● **EXTRACTED TEXT**:
◇ ◇ ◇ ◇ ◇
Amy Cummings, a teacher, got tired of doing the endless piles of laundry her kids generated, but she didn’t hire a housekeeper. She taught her 9-year-old son and 12 -year-old daughter to wash their own clothes, fold and put them away.
“I was running a full-service household because I like things nice, but I realized the kids were never going to learn how to do practical things that way,” Cummings says. “I had to change.”
Why should moms and dads do all the work? Isn’t setting the table a kid’s job? It was when I was a kid. That, and a whole lot more, too. Of course, chores aren’t something you can expect your kids to want to do. But doing them teaches them how and makes family life a more shared experience.
Here are ways you can empower your kids and teach them invaluable life lessons and build confidence, too.
Stop Being a Pick-Up Artist
A natural place to start with household chores is teaching your kids to pick up after themselves. That means YOU have to stop doing it for them.
“Every time you pick up after everyone, you reinforce the behavior and condition them to keep cluttering,” says Josh Klapow, Ph.D., a clinical psychologist. The kids learn that if they leave their stuff around, you’ll just bail them out, anyway, so why should they do it? Instead, say things like, “I’d like you to take your dirty dishes into the kitchen before going to bed so we don’t come down to a messy living room in the morning.” If dirty dishes are still there in the morning, let them pile up, even if several days’ worth amasses.
Consistency is key. Whatever you do, don’t touch the dishes, no matter how much they bother you. Then, just keep stating the rule, emphasizing that as a family, you all need to do your part to keep the house neat. When kids finally get the message (they will), reinforce that behavior with praise, as in, “Thank you for bringing your dirty dishes into the kitchen. I love how clean the living room is.” In time, picking up will become as much of a habit for them as expecting you to do it once was, Klapow says.
Focus on Outcome
Meanwhile, you can also encourage your kids by offering an incentive to clean up. For example, tell them that once they’ve picked up their toys, they can go to the playground. Or once they’ve cleaned the den after their slumber party, then you can all go shopping. Or once they’ve emptied the dishwasher, then they can go to their friend’s house. That’s not bribing. Rather, it makes them understand that completing chores makes other fun activities possible.
◇ ◇ ◇ ◇ ◇
● **Dataset records**:
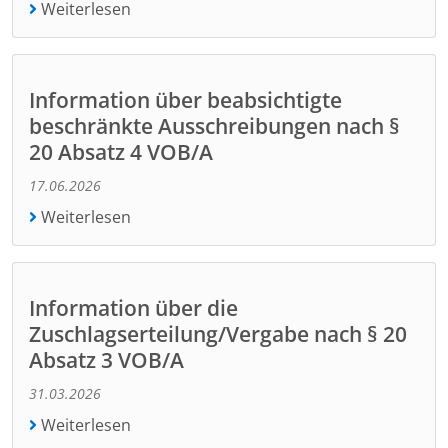
Weiterlesen
Information über beabsichtigte
beschränkte Ausschreibungen nach §
20 Absatz 4 VOB/A
17.06.2026
Weiterlesen
Information über die
Zuschlagserteilung/Vergabe nach § 20
Absatz 3 VOB/A
31.03.2026
Weiterlesen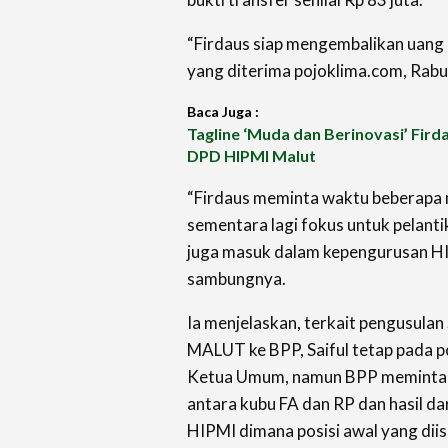
“Firdaus siap mengembalikan uang it
yang diterima pojoklima.com, Rabu
Baca Juga :
Tagline ‘Muda dan Berinovasi’ Fird
DPD HIPMI Malut
“Firdaus meminta waktu beberapa
sementara lagi fokus untuk pelant
juga masuk dalam kepengurusan HIP
sambungnya.
Ia menjelaskan, terkait pengusula
MALUT ke BPP, Saiful tetap pada po
Ketua Umum, namun BPP meminta u
antara kubu FA dan RP dan hasil dar
HIPMI dimana posisi awal yang diisi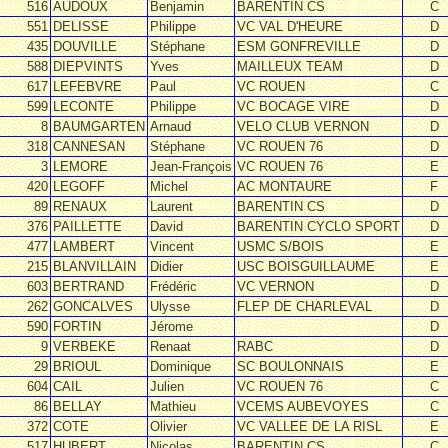
516
AUDOUX
Benjamin
BARENTIN CS
C
551
DELISSE
Philippe
VC VAL D'HEURE
D
435
DOUVILLE
Stéphane
ESM GONFREVILLE
D
588
DIEPVINTS
Yves
MAILLEUX TEAM
D
617
LEFEBVRE
Paul
VC ROUEN
C
599
LECONTE
Philippe
VC BOCAGE VIRE
D
8
BAUMGARTEN
Arnaud
VELO CLUB VERNON
D
318
CANNESAN
Stéphane
VC ROUEN 76
D
3
LEMORE
Jean-François
VC ROUEN 76
E
420
LEGOFF
Michel
AC MONTAURE
F
89
RENAUX
Laurent
BARENTIN CS
D
376
PAILLETTE
David
BARENTIN CYCLO SPORT
D
477
LAMBERT
Vincent
USMC S/BOIS
E
215
BLANVILLAIN
Didier
USC BOISGUILLAUME
E
603
BERTRAND
Frédéric
VC VERNON
D
262
GONCALVES
Ulysse
FLEP DE CHARLEVAL
D
590
FORTIN
Jérome
D
9
VERBEKE
Renaat
RABC
D
29
BRIOUL
Dominique
SC BOULONNAIS
E
604
CAIL
Julien
VC ROUEN 76
C
86
BELLAY
Mathieu
VCEMS AUBEVOYES
C
372
COTE
Olivier
VC VALLEE DE LA RISL
E
517
HUBERT
Nicolas
BARENTIN CS
C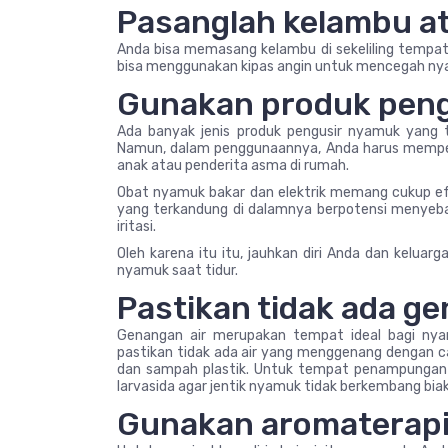
Pasanglah kelambu at
Anda bisa memasang kelambu di sekeliling tempat 
bisa menggunakan kipas angin untuk mencegah ny
Gunakan produk pen
Ada banyak jenis produk pengusir nyamuk yang te
Namun, dalam penggunaannya, Anda harus memper
anak atau penderita asma di rumah.
Obat nyamuk bakar dan elektrik memang cukup ef
yang terkandung di dalamnya berpotensi menyeb
iritasi.
Oleh karena itu itu, jauhkan diri Anda dan kelu
nyamuk saat tidur.
Pastikan tidak ada ge
Genangan air merupakan tempat ideal bagi nyam
pastikan tidak ada air yang menggenang dengan c
dan sampah plastik. Untuk tempat penampungan ai
larvasida agar jentik nyamuk tidak berkembang bia
Gunakan aromaterapi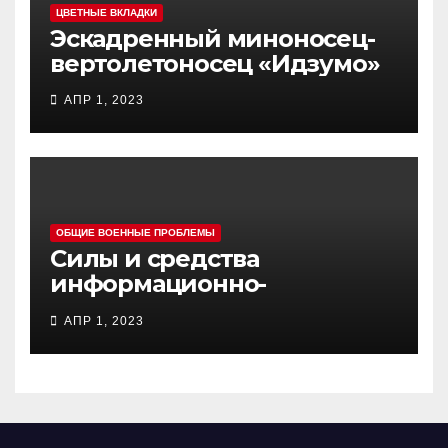
ЦВЕТНЫЕ ВКЛАДКИ
Эскадренный миноносец-
вертолетоносец «Идзумо»
АПР 1, 2023
ОБЩИЕ ВОЕННЫЕ ПРОБЛЕМЫ
Силы и средства
информационно-
психологических операций
АПР 1, 2023
вооруженных сил Украины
◇ ◇ ◇ ◇ ◇
● **STUDY QUESTIONS**:
a - In the article on children's chores, what profession is given for Josh Klapow?
b - Quote the article on children's chores between "Amy Cummings, a" and "put them away.", inclusive.

● **RESPONSES FOR EACH TASK**:
a - He is a clinical psychologist.

b -
Amy Cummings, a teacher, got tired of doing the endless piles of laundry her kids generated, but she didn’t hire a housekeeper. She taught her 9-year-old son and 12 -year-old daughter to wash their own clothes, fold and put them away.